The third is that that one should shut up and look for ways to take advantage of the current situation since it is true that the labs are in decline but 25 years ago a managers did not have the opportunities to make the same money. The other is that the labs are turning into engineering facilities so naturally science will decrease which is a good thing. A more crazy one is that the fraction of PH.Ds at the labs is dropping so again the science should drop.

In short yes some people are saying something but who knows how much effect it will have or even how many people at the labs care.

Anonymous said...

The NNSA labs have never fully realized or accepted that their fate is totally dependent on the value the public sees in them. This is a function of science education in the country (failing), the level of science education in the population in general (failing), the value and funding attached to scientific research by the government (failing), the threat of nuclear war as seen by the public (failing), and the degree of focus on science by the public media (failing). All signs are down. The country has been dumbed down to a minor third-world state as regards public understanding and appreciation of science. Guess what happens next?

Anonymous said...

Nuclear weapons have been commoditized in the mind of DOE. They don’t need research and science for old tech. No new weapons remember. No testing remember.

Anonymous said...

Just to get back to the original post : Given that the award of a doctorate in any field by a first-class institution is accepted as a recognition of the recipient's ability to do independent research, it follows that the productivity of the individual (cited publications) will be directly related to the challenges accepted by the individual. Few, if any, challenges are more daunting than assuring the effectiveness of our nuclear weapons without any means for directly testing them.

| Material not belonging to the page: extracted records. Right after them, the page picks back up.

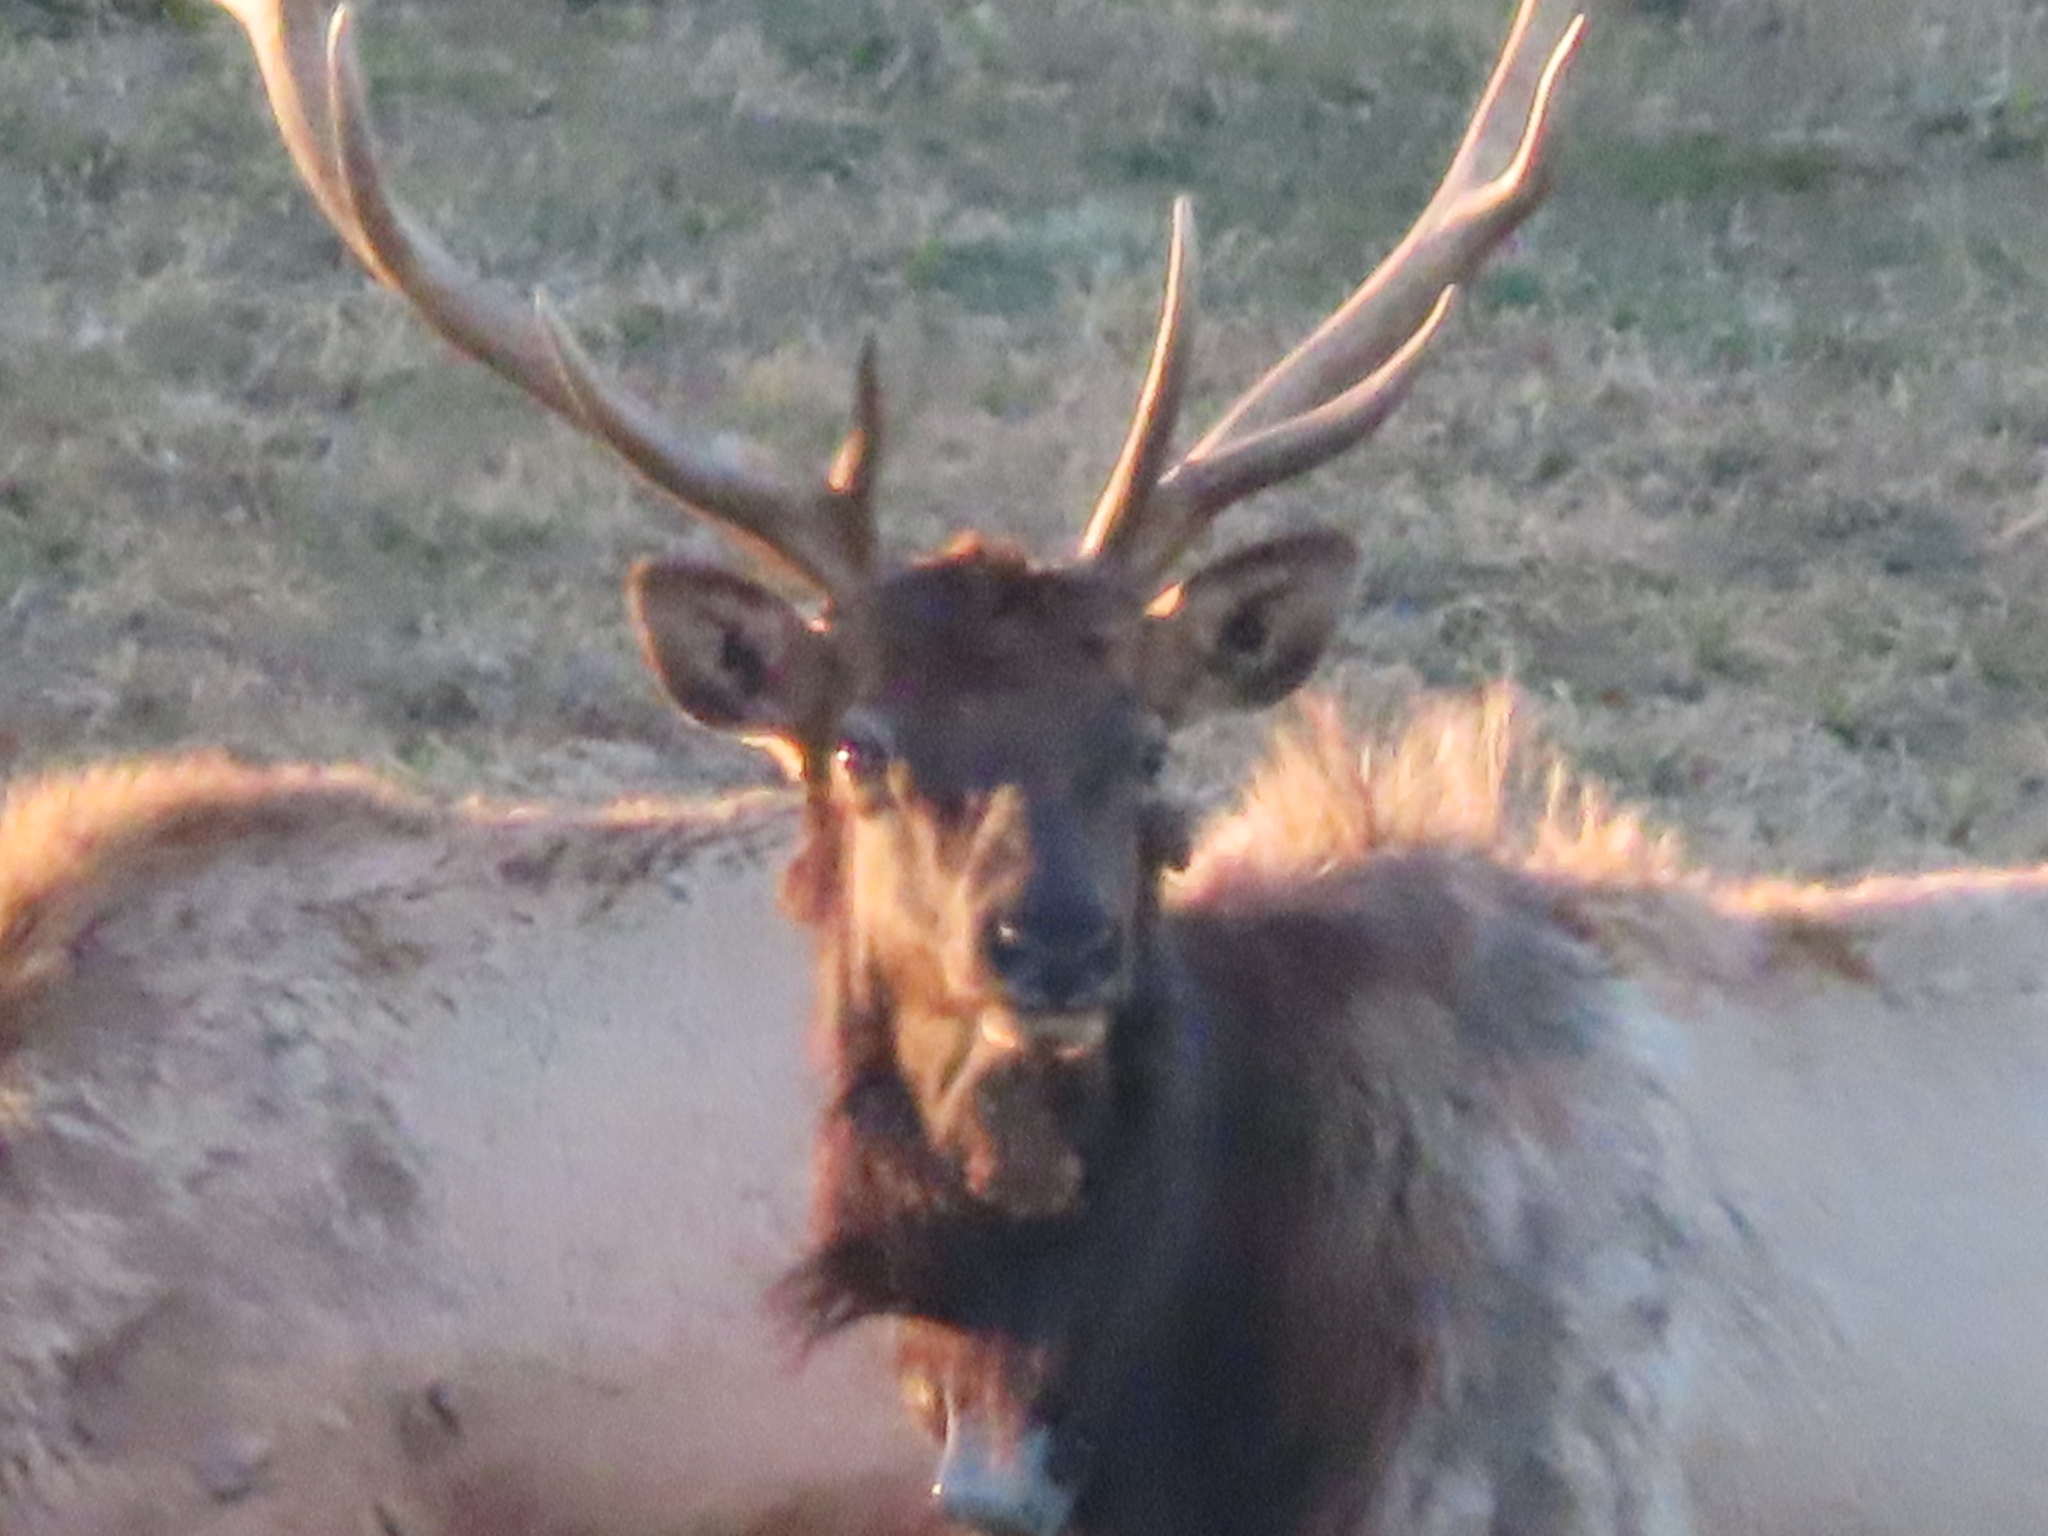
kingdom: Animalia
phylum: Chordata
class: Mammalia
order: Artiodactyla
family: Cervidae
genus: Cervus
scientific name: Cervus elaphus
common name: Red deer
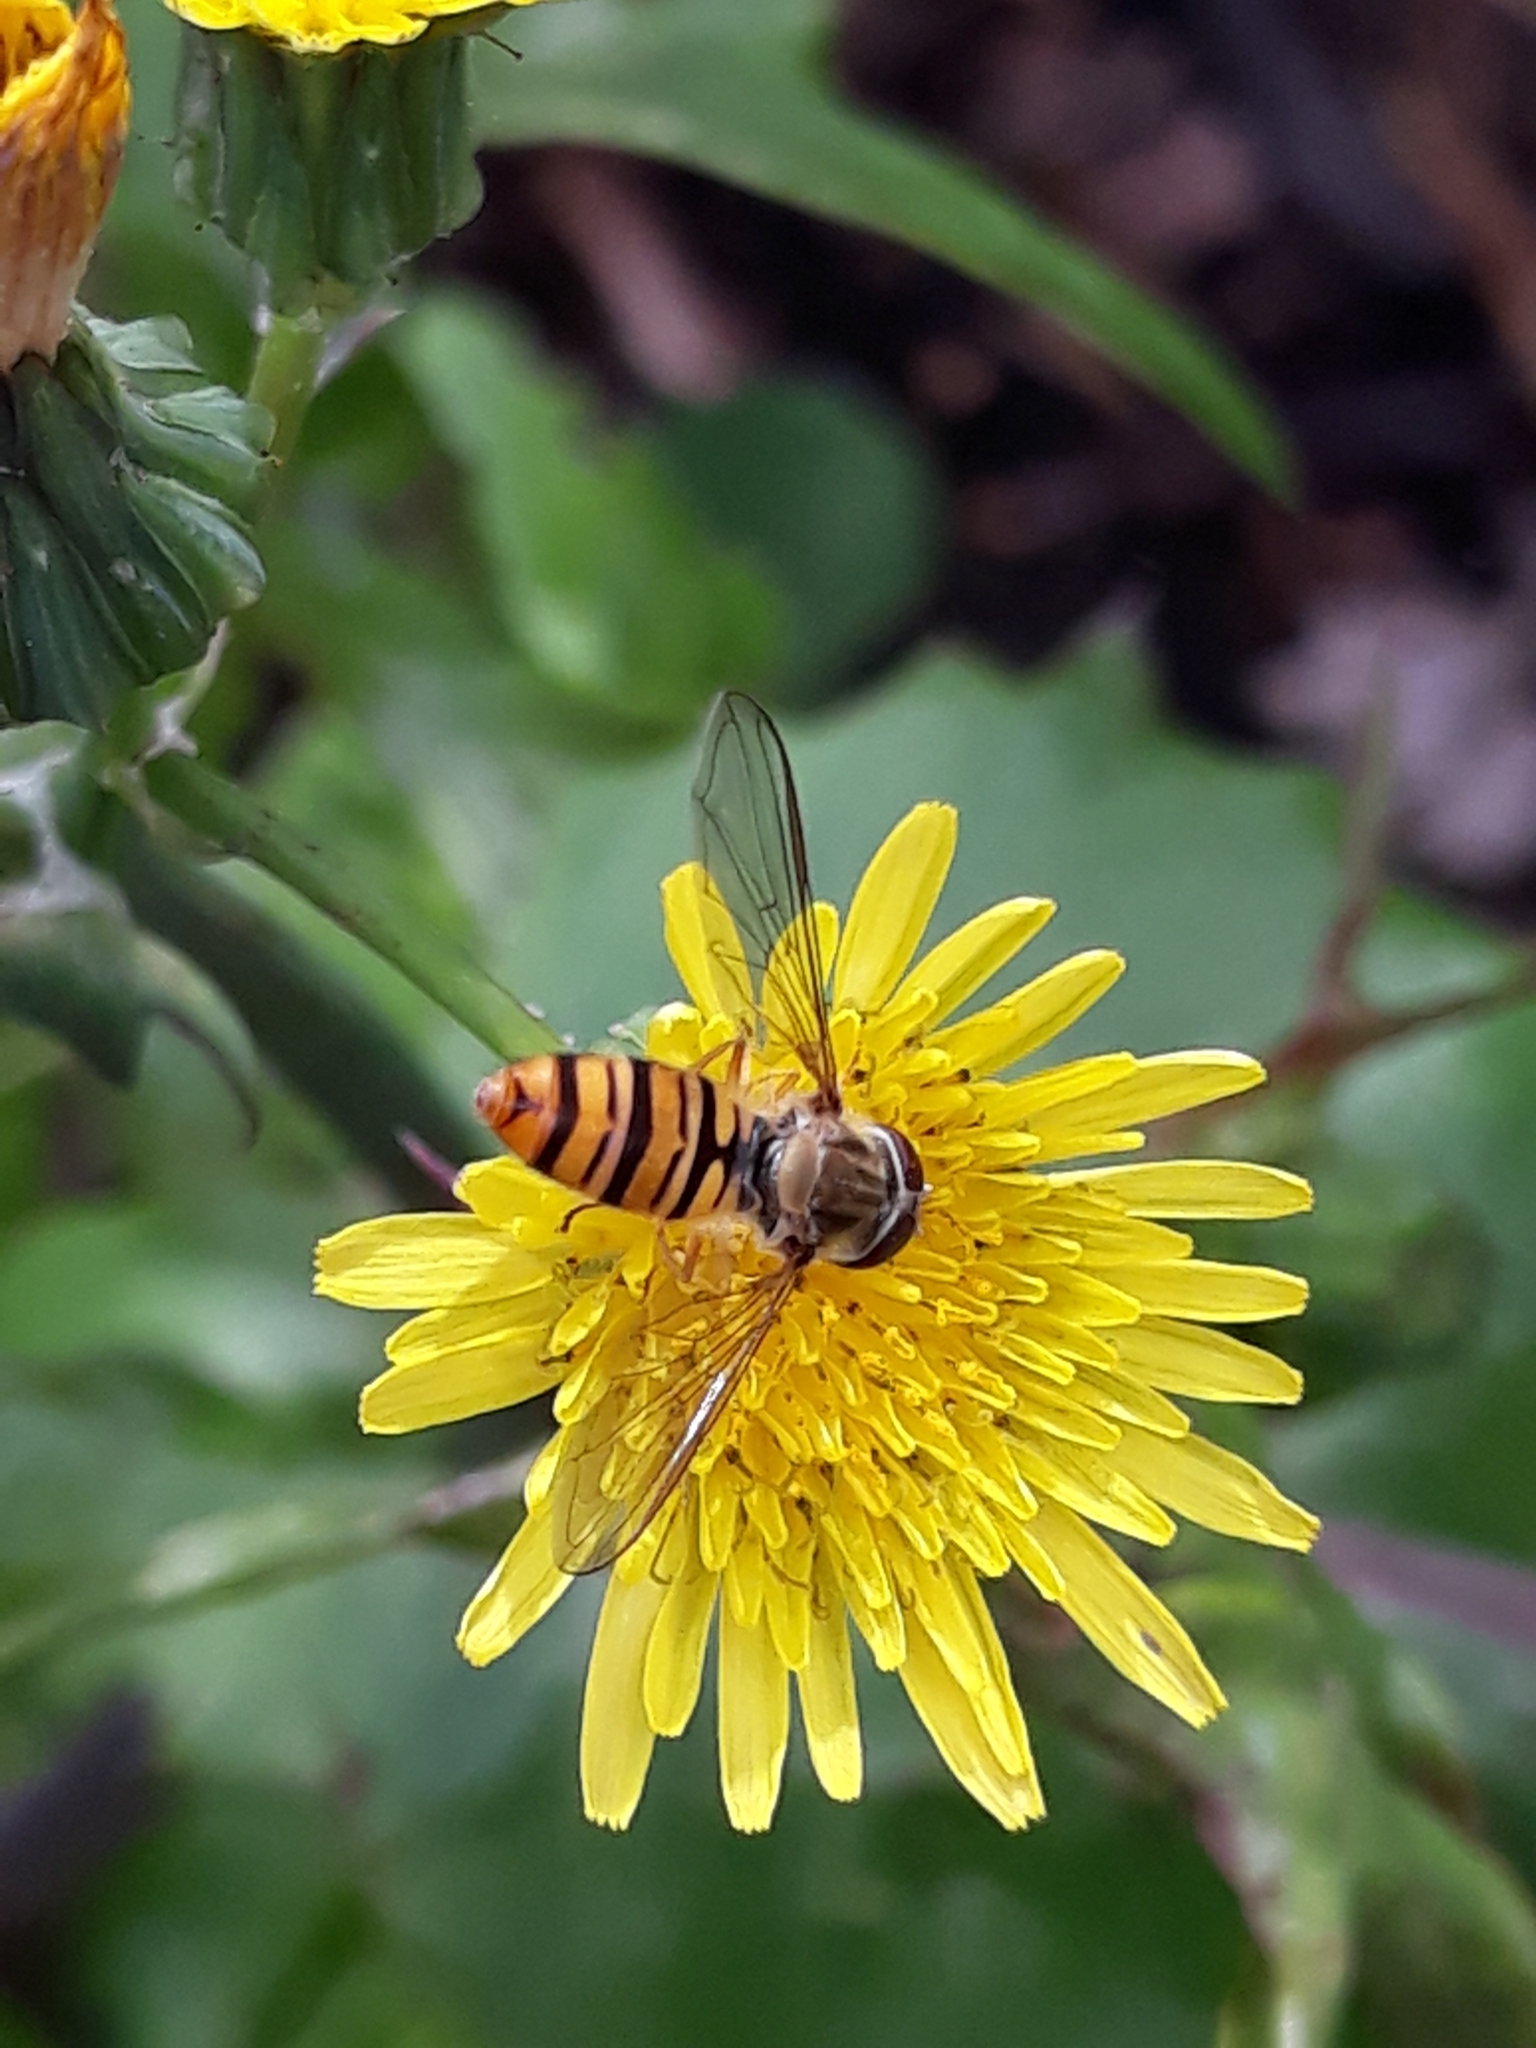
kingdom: Animalia
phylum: Arthropoda
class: Insecta
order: Diptera
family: Syrphidae
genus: Episyrphus
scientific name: Episyrphus balteatus
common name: Marmalade hoverfly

The most important conclusion from this line of critical reasoning is that that the US nuclear stockpile health can be judged by all and sundry by the scientific productivity of LANL and LLNL. Any decline in cited publications can be interpreted as a direct indicator of a decline in our nuclear deterrent. This is not lost on our adversaries!

Anonymous said...

5/27/2019 8:51 AM

You completely miss the point that at LANL and LLNL, no measure based on open refereed publications can ever judge the quality of the weapon designers and modelers since the main thrust and most important body of their work is classified and will never be published except in the very limited peer reviewed (by other weapons scientists in secret) internal publications. These are prestigious in the community, but not in the open world. Yet another sacrifice by these patriots in service to the nation, to be recognized on Memorial Day.

Anonymous said...

8:51am

Correlation? Maybe. I stand by the fact that the technology is decades old and now being performed by third world dictators.

Does the NNSA value science? This I feel there is adequate evidence to at least hypothesize “No”.

Does the US value the deterrent? A mixed bag for sure. This is what I believe drives our adversaries.

Anonymous said...

"You completely miss the point that at LANL and LLNL, no measure based on open refereed publications can ever judge the quality of the weapon designers and modelers"

You have missed the point of the original post which was that the environment matters more than the pedigree. In other words you
personal excellence is coupled strongly to your environment if the quality of open science is declining at the labs it is probably true the quality of classified science is also declining. It is a variant on the broken windows theory.

Suppose for example that Harvard had a classified research program, it is a good bet that it would be a very strong group since part of the reason it would stick out so much at Harvard if it was mediocre.

Anonymous said...

5/28/2019 5:46 PM

Nice load of supposition and assumption. "Probably true"..."good bet"...

Thanks for posting your inane thought process.